Online sales may not be growing as fast as some industry observers had expected, but the number of shoppers reserving or buying productsonline before picking up in store is outstripping forecasts, reports the Financial Times.



The convenience of ordering online andthen collecting the goods when you want – rather than waiting for the postman to call – is proving to be very popular. As a result, even online-only retailers are trying to find ways to establish some sort of presence on the high street.

This week Asos, the online fashion retailer, announced it was in talks with high street retailers that would let its customers pick up parcels at their shops.

“A lot of people forget that home delivery is not always that convenient if you’re not at home to receive a parcel or you have to miss work to wait at home,” said Tony Stockil, chief executive of
Javelin, the e-commerce consultancy that works for most of the top-10 UK retailers.
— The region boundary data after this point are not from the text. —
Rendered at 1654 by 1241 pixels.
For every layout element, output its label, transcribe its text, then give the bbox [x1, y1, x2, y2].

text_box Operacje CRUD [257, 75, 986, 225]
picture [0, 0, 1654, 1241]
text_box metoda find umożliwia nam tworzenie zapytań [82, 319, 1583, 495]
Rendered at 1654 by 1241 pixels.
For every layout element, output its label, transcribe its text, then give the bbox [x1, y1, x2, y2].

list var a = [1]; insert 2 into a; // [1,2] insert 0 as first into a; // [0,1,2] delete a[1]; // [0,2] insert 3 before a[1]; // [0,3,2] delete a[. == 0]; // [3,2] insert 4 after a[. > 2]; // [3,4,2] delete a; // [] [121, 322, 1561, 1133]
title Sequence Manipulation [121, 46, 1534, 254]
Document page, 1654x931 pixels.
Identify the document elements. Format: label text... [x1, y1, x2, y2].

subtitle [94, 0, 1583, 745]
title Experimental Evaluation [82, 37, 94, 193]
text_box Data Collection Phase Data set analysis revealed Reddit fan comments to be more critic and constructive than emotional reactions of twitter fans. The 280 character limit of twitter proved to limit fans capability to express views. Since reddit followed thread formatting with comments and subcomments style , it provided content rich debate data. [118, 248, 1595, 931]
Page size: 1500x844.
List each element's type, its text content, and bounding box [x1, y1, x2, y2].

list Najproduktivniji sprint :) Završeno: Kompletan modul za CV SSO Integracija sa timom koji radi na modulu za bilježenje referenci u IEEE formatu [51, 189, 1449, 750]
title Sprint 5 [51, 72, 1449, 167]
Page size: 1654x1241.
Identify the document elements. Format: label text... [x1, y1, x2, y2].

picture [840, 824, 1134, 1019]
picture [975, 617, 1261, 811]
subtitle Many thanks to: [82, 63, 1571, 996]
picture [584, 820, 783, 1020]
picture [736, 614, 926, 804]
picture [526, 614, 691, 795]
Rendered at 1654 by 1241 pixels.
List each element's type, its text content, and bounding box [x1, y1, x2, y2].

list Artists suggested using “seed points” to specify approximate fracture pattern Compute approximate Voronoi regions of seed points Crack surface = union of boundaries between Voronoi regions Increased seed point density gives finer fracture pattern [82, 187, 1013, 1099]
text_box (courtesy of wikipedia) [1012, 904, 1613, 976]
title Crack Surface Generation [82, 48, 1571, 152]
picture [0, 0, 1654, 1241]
He predicts that by 2020 there will be almost as many web-to-store transactions as store-only purchases, but online sales delivered directly to customers, which are about 7 per cent of all sales, will
only reach 14 per cent.

When online retail first took off, people suggested a number of ways to avoid the problems of home delivery, from secure boxes outside every house to pick-up points at corner shops. But collecting shopping directly from the retailer has proved to be by far the most popular way of avoiding deliveries. This is one area where bricks and mortar retailers have an advantage over online retailers, who usually benefit from not having the heavy fixed costs of a retail estate.

Argos, owned by Home Retail Group, led the way by transferring its telephone ordering business to the internet in 2002 and now almost a quarter of its total sales are made through its click and collect
service, compared with 10 per cent ordered online and delivered to customers’ homes.

Web-to-store cuts the cost of delivery as retailers can use their existing delivery networks and group parcels together.

It also increases in-store sales as once customers are through the doors, they tend to buy more. “There are definitely incremental sales otherwise we wouldn’t be putting the money in,” said Dave Hughes, director of Marks and Spencer Direct, which is still rolling out the service but so far has 13 per cent of online orders picked up in stores.

John Lewis has 20 per cent of its online orders collected in store.